Voici dix années que
Badland œuvre pour la musique improvisée tout en répétant à l’envi que celle-ci n’appartient à personne. Respectant un mini manifeste pourfendeur de sérieux débordant ou de complexes à avoir, le trio n’en rend pas moins une musique insoupçonnable de frivolité ou d’irrévérence crasse.
Et d’abord, en approchant au maximum l’improvisation choisie du champ du jazz. Un free insatiable, par exemple, lorsque le saxophone de
Simon Rose rappelle celui de
David S. Ware sur le jeu de batterie éclaté de
Steve Noble (
The Society of the Spectacle, Part 2), tous deux partageant avec un troisième – le contrebassiste
Simon H. Fell – d'épais désirs de cohérence.
En somme, ménager l’inspiration non cadrée et les petites obligations là pour ne pas déplaire.
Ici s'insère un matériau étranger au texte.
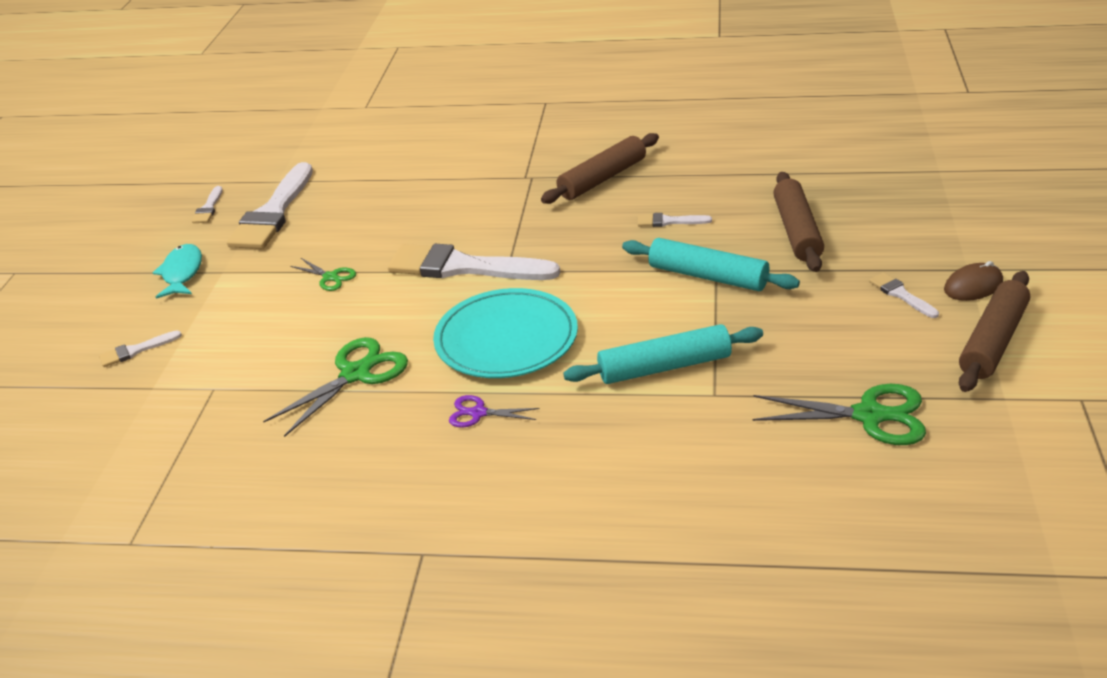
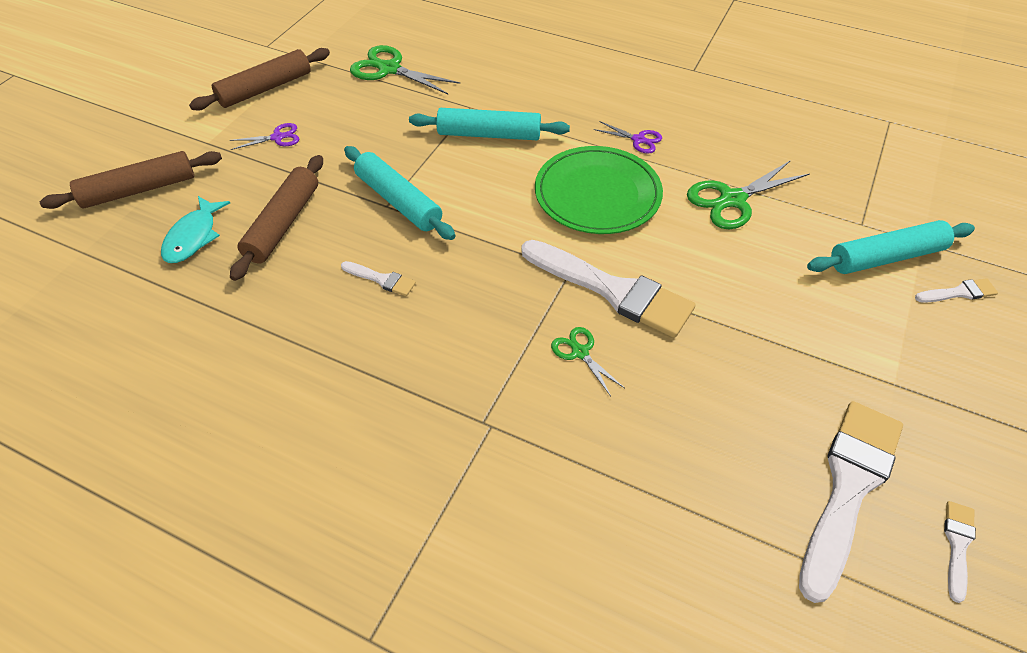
camera: 165 degrees left, 15 degrees up
(182, 273) = (949, 401): turquoise fish -> turquoise fish (193, 237)
(197, 362) = (886, 257): none -> turquoise rolling pin
(330, 277) = (759, 327): green scissors -> green scissors (580, 352)
(506, 339) = (597, 194): turquoise plate -> green plate
(602, 179) = (403, 380): brown rolling pin -> brown rolling pin (139, 190)
(901, 294) = (277, 137): white brush -> purple scissors
(973, 286) = (223, 128): brown mouse -> none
User des gimmicks est un stratagème : la contrebasse et le saxophone, sur
Mia ; glisser quelques interventions plus expérimentales en est un autre : grincements divers, couacs, chocs internes et parcours révélés des souffles (
Reeds in the Western World,
Kittiwake) ; prôner un minimalisme soudain apte à calmer les esprits, un dernier : jusqu’à présenter sur
Nissa une galerie longue de renoncements.
Mais le plus enthousiasmant se trouve encore ailleurs. Sur
The Society of the Spectacle, Part 1 et
Snipe, notamment, où l’énergie déployée ne lâche pas un seul instant. Le trio y porte aux nues des décisions explosives, et arrache à grands coups de serpes les restes d’intention que certains pourraient encore avoir concernant des tentatives inédites de furie en musique.
Stratèges de charges répétées, inébranlables et brutes,
Rose,
Fell et
Noble, ont remporté, avec
The Society of the Spectacle, une bataille livrée à la fois au sérieux et au médiocre. Faisant leurs et originales toutes les situations.